Quem já tem o consignado ativo pode fazer a migração para a nova linha a partir de 25 de abril de 2025. A portabilidade entre os bancos poderá ser realizada a partir de 6 de junho.
Não foi estabelecido teto de juros, mas espera-se que as informações disponibilizadas aos bancos e as garantias fornecidas criem condições para uma redução importante dos juros.
Em 20 de março de 2025, o Ministério do Trabalho e Emprego publicou a Portaria nº 435, que estabelece critérios e procedimentos operacionais para a consignação do desconto em folha de pagamento. Nessa Portaria, ficou estipulado o prazo máximo de 96 meses para o crédito consignado privado e de 144 meses no caso de empresas estatais.
Empregados domésticos e trabalhadores rurais com carteira assinada, além de assalariados de MEIs, também terão acesso ao crédito consignado privado.

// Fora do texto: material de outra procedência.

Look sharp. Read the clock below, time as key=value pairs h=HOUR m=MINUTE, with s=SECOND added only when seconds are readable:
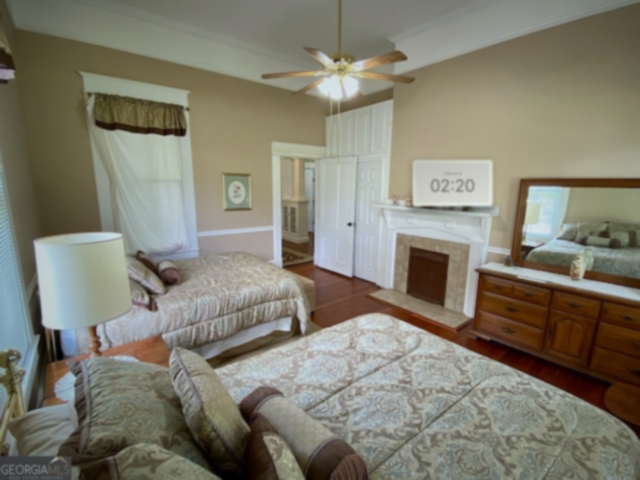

A medida tem potencial de beneficiar 47 milhões de trabalhadores com carteira assinada no Brasil. Até segunda-feira, dia 1º de abril, o Crédito do Trabalhador havia liberado R$ 2,8 bilhões em empréstimos consignados para 452.445 trabalhadores. No total, foram firmados 453.494 contratos, com parcela média de R$ 349,20 e prazo médio de 18 meses. O valor médio do crédito concedido por trabalhador foi de R$ 6.240,57, segundo dados da Dataprev e repassados ao Ministério do Trabalho e Emprego.